» **DIRECTIVE**:
Extract, without alteration, each line from the start of the listing to the line bearing "und beraten Unternehmen, Verwaltungen".

» **MATERIALS PROVIDED**:

+++++

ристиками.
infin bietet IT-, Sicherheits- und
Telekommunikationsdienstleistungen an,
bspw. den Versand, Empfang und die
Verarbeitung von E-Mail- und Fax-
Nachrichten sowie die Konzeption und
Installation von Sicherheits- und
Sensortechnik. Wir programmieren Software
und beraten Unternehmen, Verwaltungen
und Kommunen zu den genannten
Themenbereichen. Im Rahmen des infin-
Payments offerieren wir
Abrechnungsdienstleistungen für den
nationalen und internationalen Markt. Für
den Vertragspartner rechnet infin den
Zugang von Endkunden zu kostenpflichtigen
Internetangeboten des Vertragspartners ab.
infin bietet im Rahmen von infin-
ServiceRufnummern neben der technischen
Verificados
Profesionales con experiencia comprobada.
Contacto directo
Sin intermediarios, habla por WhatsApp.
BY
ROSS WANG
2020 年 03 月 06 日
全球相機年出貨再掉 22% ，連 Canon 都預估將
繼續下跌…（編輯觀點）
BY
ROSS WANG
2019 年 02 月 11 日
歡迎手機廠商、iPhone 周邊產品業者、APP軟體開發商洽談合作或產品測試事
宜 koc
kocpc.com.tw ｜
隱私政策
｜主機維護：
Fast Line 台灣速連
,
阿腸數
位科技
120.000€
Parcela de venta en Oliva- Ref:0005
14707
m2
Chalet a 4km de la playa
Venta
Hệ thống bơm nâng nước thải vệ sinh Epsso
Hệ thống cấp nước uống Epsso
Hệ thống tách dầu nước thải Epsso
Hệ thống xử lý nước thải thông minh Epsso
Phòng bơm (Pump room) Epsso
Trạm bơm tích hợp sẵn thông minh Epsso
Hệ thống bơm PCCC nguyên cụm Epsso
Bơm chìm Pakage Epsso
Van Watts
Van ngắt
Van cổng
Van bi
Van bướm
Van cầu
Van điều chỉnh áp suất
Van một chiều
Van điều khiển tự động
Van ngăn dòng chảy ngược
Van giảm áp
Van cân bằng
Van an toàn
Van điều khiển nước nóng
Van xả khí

+++++

» **YOUR SOLUTION**:
ристиками.
infin bietet IT-, Sicherheits- und
Telekommunikationsdienstleistungen an,
bspw. den Versand, Empfang und die
Verarbeitung von E-Mail- und Fax-
Nachrichten sowie die Konzeption und
Installation von Sicherheits- und
Sensortechnik. Wir programmieren Software
und beraten Unternehmen, Verwaltungen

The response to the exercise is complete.